Pedoman Pembangunan Candi

     Pembangunan candi di Jawa selama ini banyak ditafsirkan melalui data arkeologi. Sementara berdasarkan data pustaka yang ada, pembangunan candi atau kuil di India mengacu pada kitab Manasara Silpasastra. Kitab ini berisi tentang tata cara membangun candi mulai dari awal hingga akhir.

     Pada masa Hindu-Buddha atau Jawa Kuno, kemungkinan kitab asal India ini telah digubah sesuai dengan versi Jawa Kuno. Versi ini nampaknya tidak sampai kepada kita, generasi sekarang. Versi yang ada dan dikenal hingga saat ini adalah versi dari kebudayaan Hindu-Bali. Versi ini masih dikenal dan dijadikan sebagai suatu kitab tuntunan mendirikan bangunan suci bahkan bangunan hunian juga, yaitu Hasta Kosala-Kosali (Asta Kosala-kosali) dan Asta Bumi. Agus Aris Munandar dalam Keistimewaan Candi-Candi Zaman Majapahit menyebut jika beberapa lontar Asta Kosala-kosali itu sampai sekarang masih bertahan dan secara tradisi tetap dijadikan acuan untuk pembangunan pura baru, perbaikan pura, dan bahkan pembangunan rumah tinggal yang sesuai dengan adat tradisi.

     Berdasarkan  kitab Manasara Silpasastra, tata cara pembangunan candi meliputi  perencanaan bentuk candi, mencari lokasi untuk membangun candi, menguji tanah, menyiapkan tanah, pembuatan vastupurusamandala (denah suci), membuat denah dan menempatkannya sesuai rencana ruang pada mandala serta pengerjaan fisik, seperti penumpukan batu dan membuat ornamen.

     Tahapan dari tata cara tersebut diperlukan, mengingat pentingnya fungsi Candi pada masa klasik.
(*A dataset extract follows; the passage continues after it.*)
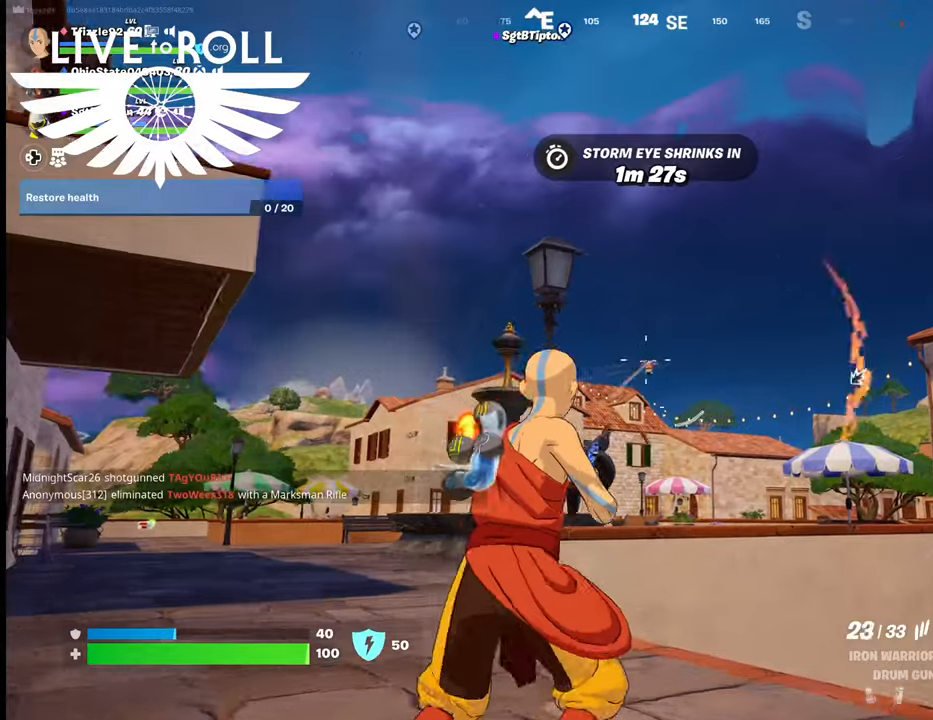
{"buttons": [], "left_stick": "center", "right_stick": "center", "events": [[134, "R2", "up"], [500, "left_stick", "center"]]}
Candi adalah bangunan yang berfungsi untuk memuliakan dewata atau tokoh yang telah diperdewa. 

     Penentuan lokasi merupakan bagian yang penting. Lahan calon lokasi candi harus suci, keramat, tenang dan jauh dari keramaian. Lahan juga dipandang menyimpan kekuatan dewa, atau lokasi tempat kekuatan supernatural senang bersemayam.

     Penentuan lahan ini memerlukan kajian yang mendalam oleh kaum brahmana. Lahan yang biasa digunakan untuk candi misalnya hutan yang lebat, lereng gunung, dekat rangkaian pegunungan, di tepian persawahan yang subur, atau juga dekat sumber-sumber air, seperti mata air, kolam, danau, sendang, sungai, dan pertemuan dua sungai. Candi di Jawa biasa ditemukan di lokasi-lokasi tersebut.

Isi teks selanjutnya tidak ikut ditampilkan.